If this shameful Treaty is ratified it will prove that the Republicans have forgotten the centuries-old cry of all Irish Rebels. Such action will show the real essence of official republicanism. The leaders have effected the compromise we predicted they would. They are endorsing the seven hundred years of English oppression and acknowledging its right to continue.

Those who have accepted this compromise have become afraid of a Republic. They fear that the people, glorifying in political freedom, may demand social freedom. They fear that an Irish Republic would be transformed into a Workers Republic. They prefer to be a dominion of the British Empire and have the help, if their own forces are insufficient or unwilling, of the bloodthirsty English Capitalist State to suppress any uprising of the Irish working class against the misery and poverty it will suffer from under an Irish Free State.

Workers of Ireland! heed not the declarations of politicians that this is a step towards the Republic, it is no such thing. It is a backward step, not a forward one. It is not towards freedom. What freedom can we expect allied to the bitterest foe of freedom in the world?

As against the British Empire we stand for an Irish Republic. As against any State that will foster or promote the interests of the British Empire we will fight for an Irish Republic. We stand and fight for an Irish Republic against the Free State. We will ally ourselves to whoever fights against the Free State and for an Irish Republic.

The Communist Party swears no allegiance to the Free State. We will not be faithful to King George. We repudiate with scorn and hatred Common Citizenship of Ireland with Great Britain as she now is. We denounce as a fraud and a mockery the British Commonwealth of Nations. The only true Commonwealth of Nations is the World Federation of Workers’ Republics. Only as a unit of such a World Federation can Ireland achieve her freedom.

The Communist Party allied to the revolutionary parties of the world alone can lead the way to an Irish Republic.

On to the Republic! Down with the British Empire!

Down with any Free State allied to the Robber Trust!

Long Live the Irish Republic! Long Live the World Federation of Workers’ Republics!

Work for a Republic! Hold your guns and fight for a Republic! Join the Communist Party of Ireland!

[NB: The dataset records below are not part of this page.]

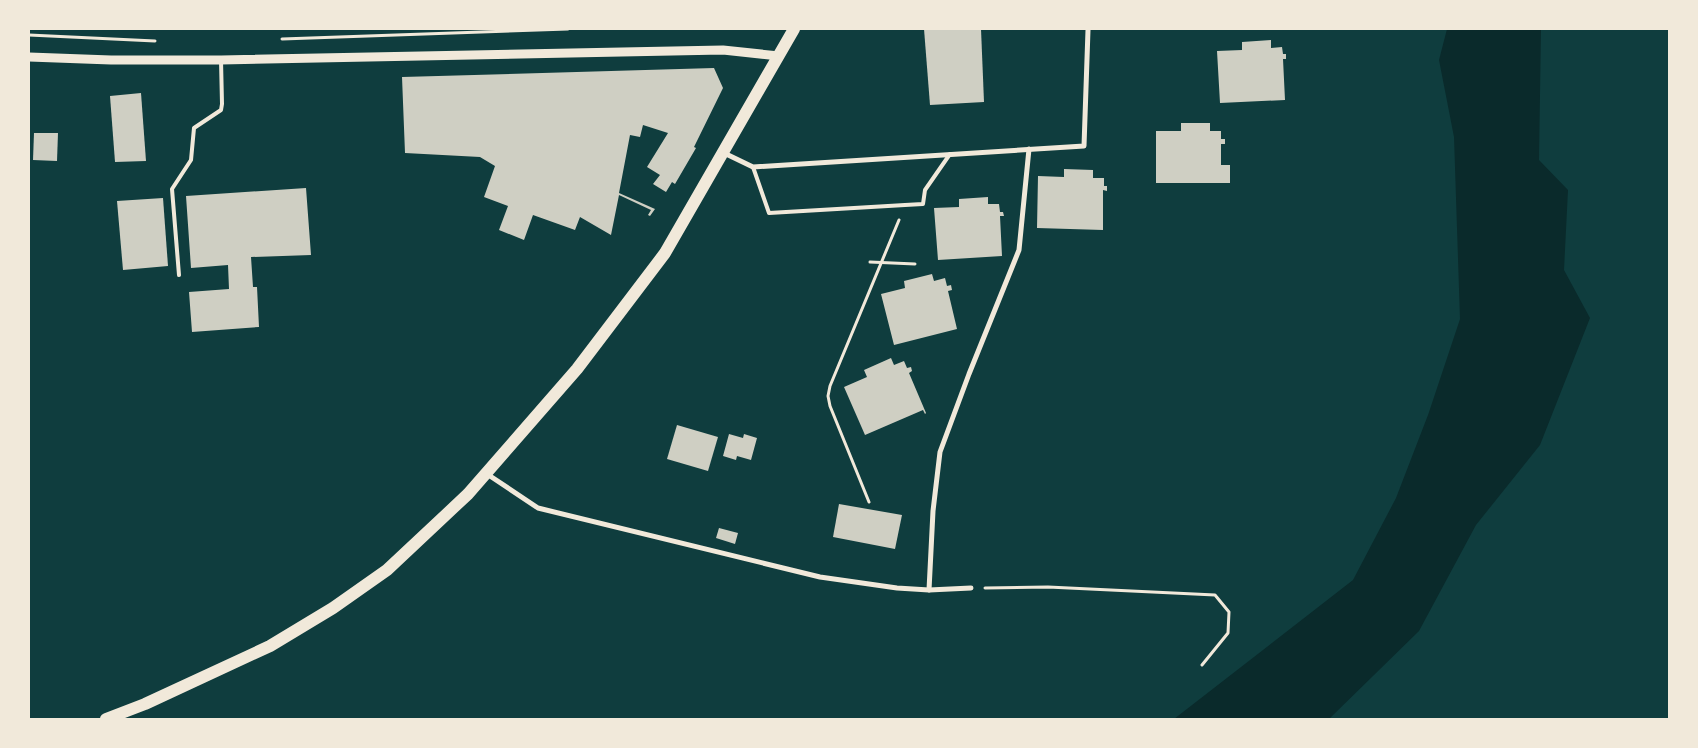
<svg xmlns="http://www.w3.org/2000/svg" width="1698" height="748" font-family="Figtree,sans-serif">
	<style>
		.water { fill: #0a2a2b }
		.building { fill: #cfcfc3 }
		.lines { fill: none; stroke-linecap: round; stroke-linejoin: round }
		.path { stroke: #f1e9da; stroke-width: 3 }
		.service { stroke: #f1e9da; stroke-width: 4 }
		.minor { stroke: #f1e9da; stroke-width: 5 }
		.tertiary { stroke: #f1e9da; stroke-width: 9 }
		.primary { stroke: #f1e9da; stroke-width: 12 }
	</style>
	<rect width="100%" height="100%" fill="#0f3d3e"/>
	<polygon class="water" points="1447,29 1541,29 1539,160 1568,190 1564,270 1590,318 1540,445 1476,525 1419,631 1329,719 1174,719 1353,580 1396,498 1428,415 1460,319 1454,137 1439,60"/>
	<g class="building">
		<polygon points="924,29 981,29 984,102 930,105"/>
		<polygon points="1271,40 1271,48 1282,47 1283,54 1286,54 1286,59 1283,59 1285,100 1220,103 1217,51 1242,50 1242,42"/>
		<polygon points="714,68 723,88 694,147 696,148 675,184 672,182 666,192 653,184 660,175 647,167 668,133 643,125 640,137 630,135 619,193 655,209 650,216 648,215 651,210 619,195 611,235 580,217 575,230 533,215 524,240 499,230 508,206 484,197 495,166 480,157 405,153 402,77"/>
		<polygon points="141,93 146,161 115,162 110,96"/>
		<polygon points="1181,123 1210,123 1210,131 1221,131 1221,139 1225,139 1225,144 1221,144 1221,165 1230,165 1230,183 1156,183 1156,131 1181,131"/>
		<polygon points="34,133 58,133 57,161 33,160"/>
		<polygon points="1064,169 1093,170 1093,178 1104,178 1104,186 1107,186 1107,191 1103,190 1103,230 1037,228 1038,176 1064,177"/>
		<polygon points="306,188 311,255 251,257 253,287 257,287 259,327 192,332 189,292 229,289 228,265 191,268 186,196"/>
		<polygon points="988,197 988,204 999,204 1000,212 1003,212 1004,216 1000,216 1002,256 938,260 934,208 959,207 959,199"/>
		<polygon points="163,198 168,266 123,270 117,201"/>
		<polygon points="932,274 934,281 945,278 947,286 951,285 952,290 948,291 957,329 894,345 881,294 905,288 904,281"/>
		<polygon points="891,358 894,365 904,361 907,368 911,367 912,371 909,373 926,413 925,414 923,410 865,435 844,387 867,377 864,370"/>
		<polygon points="677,425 718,437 708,471 667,459"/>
		<polygon points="729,434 743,438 744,434 757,438 751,460 737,456 736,460 723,456"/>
		<polygon points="839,504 902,515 895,549 833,537"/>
		<polygon points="719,528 738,533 735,544 716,538"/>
	</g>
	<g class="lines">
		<g class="path">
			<polyline points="29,35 155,41"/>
			<polyline points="282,39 568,29"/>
			<polyline points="870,262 915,264"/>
			<polyline points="869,502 830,406 828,396 830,386 899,220"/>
			<polyline points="985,588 1048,587 1215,595 1229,612 1228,633 1202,665"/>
		</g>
		<g class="service">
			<polyline points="753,167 769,213 905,205 923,204 925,190 950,154"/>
			<polyline points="179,275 172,189 191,160 194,128 221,110 222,104 221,60"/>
		</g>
		<g class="minor">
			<polyline points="724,153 753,167 1084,146 1088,30"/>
			<polyline points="487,474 538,508 820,577 897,588 929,590 971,588"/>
			<polyline points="929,590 933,511 940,452 969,374 1019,250 1029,149"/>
		</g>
		<polyline class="tertiary" points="29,57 111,60 221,60 723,50 779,56"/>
		<polyline class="primary" points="106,719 145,704 270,646 333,608 387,570 468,494 577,369 665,253 794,29"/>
	</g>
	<rect width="1698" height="748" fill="none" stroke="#f1e9da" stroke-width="60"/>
</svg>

Workers Challenge was published weekly in New York City beginning in early 1922 by The United Toilers of America (UTA), the legal wing of the underground Communist Party which split from the Communist Party of America in late 1921. The main issues were around when and how to create a legal organization in the context of still-raging US government repression. Sometimes referred to as the Central Caucus CPA, the UTA’s constituents were mostly, though not exclusively, the Language Federations and included the Workers’ Defense Conference of New England, the Alliance of Polish Workers of America, the Ukrainian Association, the Lettish Publishing Association, the Polish Publishing Association, the Lithuanian Workers’ Association, the Woman’s Progressive Alliance. The Communist International ordered the group dissolved and to rejoin Workers Party of America, which the group rejected until its position could be heard at the full Comintern Congress. However, by the time of the Second Bridgman Convention later of August, 1922 most had. A rump organization resisted merger and continued as a tiny sect into the 1940s as the United Toilers of America. Leading figures included John J. Ballam, Harry Wicks, Charles Dirba, and George Ashkenudzie.